## TASK DESCRIPTION
Lines before the one containing "3. Protecting Users'" are to be skipped; reproduce that line and the rest of the records below exactly.

(Collected data)
--------------------------------
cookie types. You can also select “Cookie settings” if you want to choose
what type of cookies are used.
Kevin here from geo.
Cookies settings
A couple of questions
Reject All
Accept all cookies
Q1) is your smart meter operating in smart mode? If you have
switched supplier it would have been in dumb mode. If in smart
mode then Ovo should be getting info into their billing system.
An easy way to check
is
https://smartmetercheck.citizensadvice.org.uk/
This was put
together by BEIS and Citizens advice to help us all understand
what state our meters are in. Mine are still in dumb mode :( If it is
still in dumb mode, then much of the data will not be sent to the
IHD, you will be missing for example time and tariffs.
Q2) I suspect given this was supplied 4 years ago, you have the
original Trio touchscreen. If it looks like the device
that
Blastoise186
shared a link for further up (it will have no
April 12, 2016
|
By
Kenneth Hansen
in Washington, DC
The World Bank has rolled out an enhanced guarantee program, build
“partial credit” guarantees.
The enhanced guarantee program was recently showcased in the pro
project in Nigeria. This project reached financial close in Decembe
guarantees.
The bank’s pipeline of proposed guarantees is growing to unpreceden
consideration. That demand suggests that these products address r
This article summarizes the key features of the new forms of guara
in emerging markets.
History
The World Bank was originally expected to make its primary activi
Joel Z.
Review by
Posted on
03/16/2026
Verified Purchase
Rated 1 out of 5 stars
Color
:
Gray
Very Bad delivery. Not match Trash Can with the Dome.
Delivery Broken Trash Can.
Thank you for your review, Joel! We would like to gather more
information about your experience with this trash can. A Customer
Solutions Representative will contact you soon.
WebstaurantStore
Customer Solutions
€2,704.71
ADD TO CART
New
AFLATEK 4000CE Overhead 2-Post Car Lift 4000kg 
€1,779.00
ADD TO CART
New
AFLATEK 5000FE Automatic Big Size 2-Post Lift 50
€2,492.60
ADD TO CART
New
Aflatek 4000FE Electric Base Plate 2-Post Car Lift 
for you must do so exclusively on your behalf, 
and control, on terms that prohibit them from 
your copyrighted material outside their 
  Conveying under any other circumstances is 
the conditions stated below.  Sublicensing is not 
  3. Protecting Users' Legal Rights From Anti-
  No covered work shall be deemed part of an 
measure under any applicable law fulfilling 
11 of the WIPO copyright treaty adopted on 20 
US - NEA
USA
--------------------------------
## PROBLEM SOLUTION
  3. Protecting Users' Legal Rights From Anti-
  No covered work shall be deemed part of an 
measure under any applicable law fulfilling 
11 of the WIPO copyright treaty adopted on 20 
US - NEA
USA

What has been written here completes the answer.